Ia kembali menuju rumahnya dengan mengendarai mobil dengan cepat. Menahan rasa sakit yang Ia rasakan. Rasa sakit yang tak bisa di sembuhkan.

Suara klakson mobil membuat Ardan terkejut. Baru saja Randi berangkat tadi, masa sekarang dia udah pulang lagi? pertanyaan itu muncul di benak Ardan.

"Woy, Ran! kok lo udah pulang lagi?" tanya Ardan ketika melihat sahabatnya keluar dari mobil dengan raut wajah sedih. Randi tidak menghiraukan pertanyaan Ardan. Ia justru langsung menuju kamar dan berbaring di kasurnya. "Ran! lo kenapa?!" tanya Ardan bingung.

"Gue seharusnya gak ngeliat apa yang gak boleh gue liat." Ardan tambah bingung.

"Maksud lo? lo cerita dengan detail dong, biar jelas," ucap Ardan dan langsung duduk di samping Randi.

"Gue..." Randi menggantungkan kalimatnya.

"Kenapa!" tanya Ardan mulai sebal.

"Gue ngeliat Aldi lagi malming bereng Minna." Ucap Randi sambil menutup wajahnya dengan kedua tangannya.

Ardan terkejut. Sebenarnya banyak sekali pertanyaan yang muncul di benaknya. "Bukannya kata lo Minna ada urusan?
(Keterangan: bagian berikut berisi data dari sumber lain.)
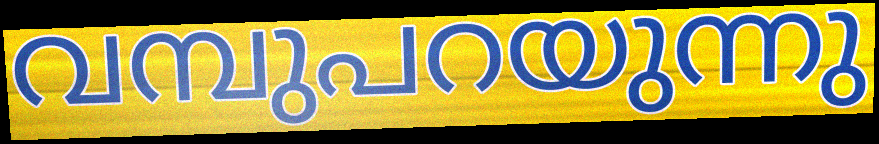
വമ്പുപറയുന്നു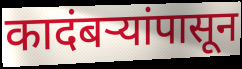
कादंबऱ्यांपासूनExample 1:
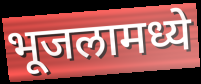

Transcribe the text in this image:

भूजलामध्ये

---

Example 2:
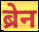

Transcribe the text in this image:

ब्रेन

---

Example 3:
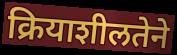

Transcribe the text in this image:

क्रियाशीलतेने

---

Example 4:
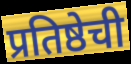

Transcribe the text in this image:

प्रतिष्ठेची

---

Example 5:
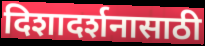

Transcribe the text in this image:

दिशादर्शनासाठी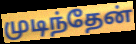
முடிந்தேன்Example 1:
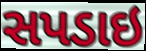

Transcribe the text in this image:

સપડાઇ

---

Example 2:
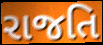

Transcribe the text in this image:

રાજતિ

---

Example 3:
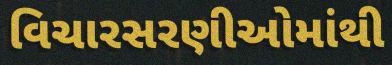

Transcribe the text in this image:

વિચારસરણીઓમાંથી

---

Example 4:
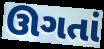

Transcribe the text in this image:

ઊગતાં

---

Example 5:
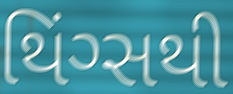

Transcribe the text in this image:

થિંગ્સથી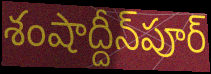
శంషాద్దీన్‌పూర్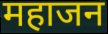
महाजन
Kok sekarang dia malah sama Aldi?" Tanya Ardan.

Randi mengangkat bahunya. "Gak tau."

"Ck! nyebelin banget tuh cewek!" Ardan tambah sebal.
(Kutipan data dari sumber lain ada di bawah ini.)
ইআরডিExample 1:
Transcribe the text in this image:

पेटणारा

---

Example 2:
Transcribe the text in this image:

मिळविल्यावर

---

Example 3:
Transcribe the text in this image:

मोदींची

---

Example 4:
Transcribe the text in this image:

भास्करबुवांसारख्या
"Udah, palingan juga dia nolak pergi bareng gue gara-gara Aldi udah ngajak Minna duluan."

"Makanya, 'kan lo yang bilang, mau bikin Minna bahagia dengan cara apapun. Sekarang Minna udah sama Aldi. Lo seharusnya udah bisa tanggung resikonya. Cinta sih cinta, tapi kalo itu bikin lo sakit hati, lo seharusnya gak ngelakuin ini," Ardan menggantungkan kalimatnya. "Lo 'kan baru pertama kali ini jatuh cinta, jadi lo masih belum begitu mengerti. Dan sekarang, karena kecerobohan lo, Minna jatuh ke tangan Aldi."

"Iya, iya, gue ngerti. Mungkin gue bakal move on dari Minna," ucap Randi. "Ya udah, tidur aja yuk ah! ini kenapa PS nya belom di beresin?!" Randi mulai mengalihkan pembicaraan. Keluarga Randi itu sangat disiplin, rumah tidak boleh berantakan. Maka dari itu Randi tidak suka dengan apa-apa yang kotor dan berantakan.

"Males,"

"Jorok banget sih lo!".

"Bodo,"

Randi mulai melemparkan bantalnya ke muka Ardan. Sebal. Ardanpun terkekeh pelan.
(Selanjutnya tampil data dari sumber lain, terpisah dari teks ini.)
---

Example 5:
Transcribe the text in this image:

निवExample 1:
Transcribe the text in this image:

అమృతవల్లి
Randipun mulai membereskan kamarnya dan di ikuti oleh Ardan. Karena merasa tak nyaman. Ia adalah seorang tamu. Tamu memang di sebut raja. Tetapi, jika merepotkan tuan rumah malah akan menjadi tidak sopan. Itu kata-kata bundanya Ardan.

- - - - -

"Min?" tanya Aldi yang sudah selesai memakan jagung bakar.

Minna berdehem pelan. "Iya?"

"Lo mau gak jadi cewek gue?"

Satu kalimat tersebut membuat Minna tersedak dari jagung bakar yang Ia makan.

"Pelan-pelan," ucap Aldi yang mulai serius.

"Gue bisa jawab nanti gak?" tanya Minna.

"Ya udah. Sekarang kita pulang yuk, udah malem." Ajak Aldi. Minna mengangguk dan mengikuti Aldi berjalan menuju mobil dari belakang.